Existe um debate interminável entre mecânicos e ciclistas sobre qual é o melhor tipo de graxa para utilização em bicicletas. Longe de haver uma resposta simples, a verdade é que devido às suas propriedades físico-químicas, cada produto possui suas próprias características de viscosidade, adesividade, durabilidade, resistência à água e às altas temperaturas. Assim, cada parte da sua bicicleta necessita de uma graxa específica.
Para ajudar na escolha da graxa correta para a sua bike entre as centenas de opções disponíveis, vamos conhecer melhor estas características.
Como são produzidas
Basicamente falando, graxas utilizam em sua composição pelo menos três ingredientes:
Óleo (entre 70 a 90%) – Base lubrificante, que pode ser de origem mineral ou sintética;
Espessante (entre 3 a 30%) – Material que em contato com o óleo-base resulta em uma estrutura semi-fluida. O principal espessante utilizado em graxas de uso em bicicletas é o sabão obtido obtido a partir de metais como lítio, alumínio, sódio e cálcio, entre outros.

+---+

* **Instruções das tarefas**:
1. De acordo com o texto sobre graxas para bicicletas, que porcentagem da composição de uma graxa corresponde ao óleo?
2. Transcreva do texto sobre graxas para bicicletas o trecho entre "Existe um debate" e "uma graxa específica.", inclusive.
3. Retome o texto sobre graxas para bicicletas e continue-o a partir do ponto em que ele termina.
As entradas não têm relação com o texto sobre graxas para bicicletas.

+---+

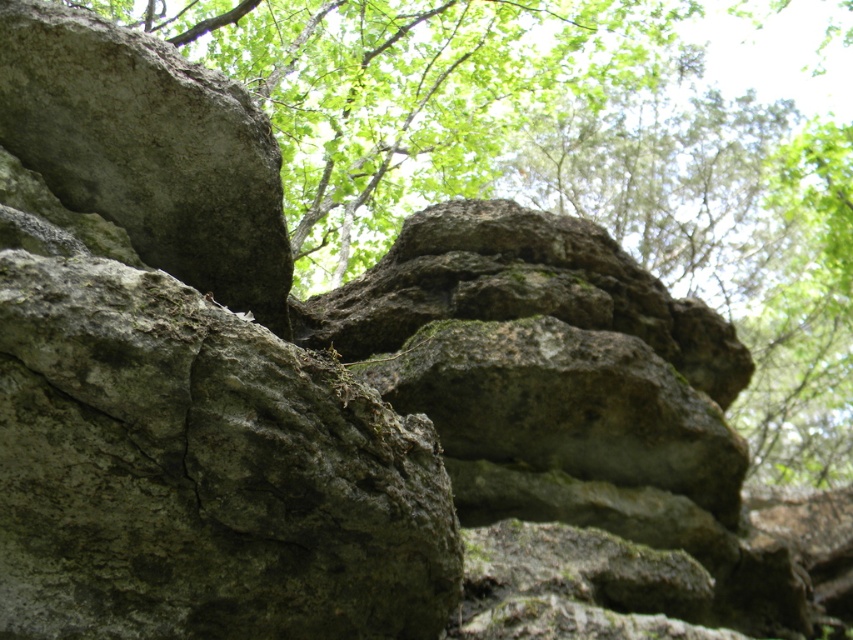
You are a geologist measuring the distance between two rocks in a forest. You have a measuring tape that can extend up to 8 feet. Can you measure the distance between the green mossy rock at upper center and the gray rough rock at upper left without needing to extend the tape beyond its limit?

The distance between the green mossy rock at upper center and the gray rough rock at upper left is 7.99 feet, which is just under the 8 feet limit of the measuring tape. Therefore, you can measure the distance without extending the tape beyond its limit.

You are a geologist examining the rocky formation. You have a measuring tape and need to determine if the green mossy rock at upper center can fit horizontally across the gray rough rock at upper left. Can it fit?

The green mossy rock at upper center might be wider than gray rough rock at upper left, so it may not fit horizontally across the gray rough rock at upper left.

You are a hiker who wants to place a small GPS marker on the closest rock to you between the green mossy rock at upper center and the gray rough rock at upper left. Which rock should you choose?

You should choose the green mossy rock at upper center because it is closer to you than the gray rough rock at upper left.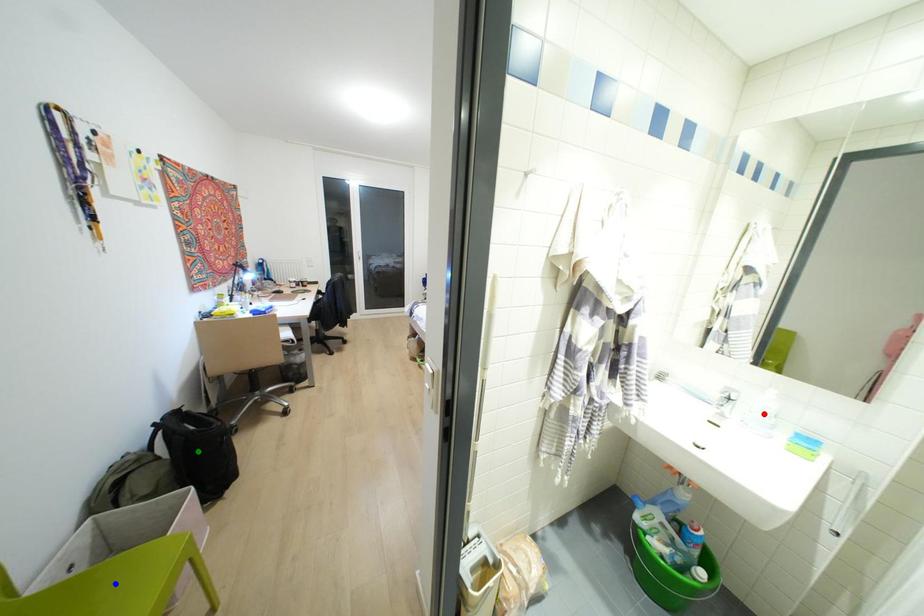
Order these from nearest to farthest:
1. blue point
2. green point
3. red point

blue point
red point
green point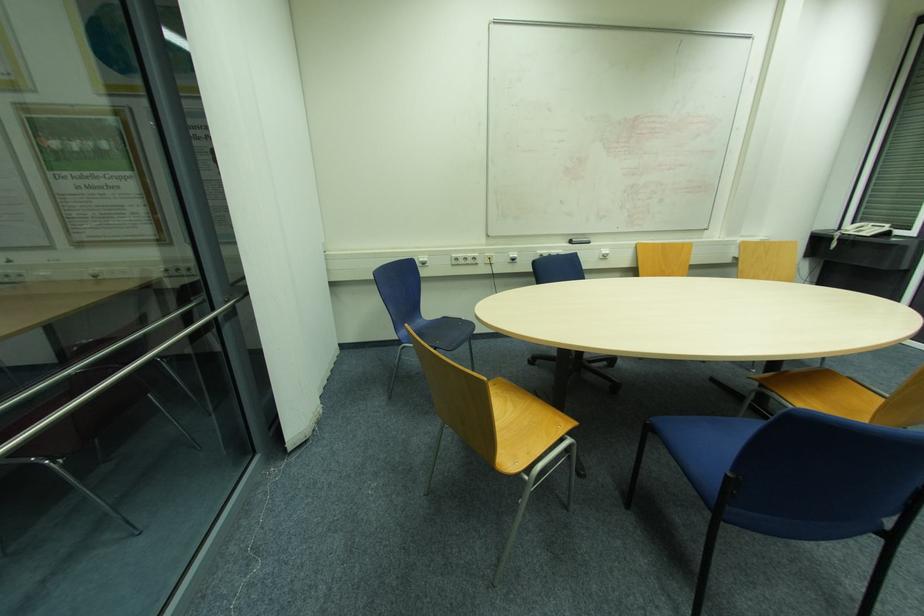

+---+

* **Respostas em ordem**:
1. Entre 70 e 90%.

2.
Existe um debate interminável entre mecânicos e ciclistas sobre qual é o melhor tipo de graxa para utilização em bicicletas. Longe de haver uma resposta simples, a verdade é que devido às suas propriedades físico-químicas, cada produto possui suas próprias características de viscosidade, adesividade, durabilidade, resistência à água e às altas temperaturas. Assim, cada parte da sua bicicleta necessita de uma graxa específica.

3.
Outros tipos de espessantes como polímeros e cerâmicas vem ganhando popularidade nos últimos tempos, graças às suas características de resistência ao calor e à água e ao fato de serem mais polivalentes que os espessantes a base de sabões metálicos.
Aditivo (entre 0 a 10%) – Conforme o uso a qual se destinam, as graxas podem receber aditivos como anti-oxidantes e inibidores de ferrugem ou que aumentem sua resistência à pressão e à alta/baixa temperatura.
Dependendo do tipo e da porcentagem de cada ingrediente, as graxas poderão diferir entre si em termos de resistência à água, à temperatura e à pressão, viscosidade, adesividade e estabilidade.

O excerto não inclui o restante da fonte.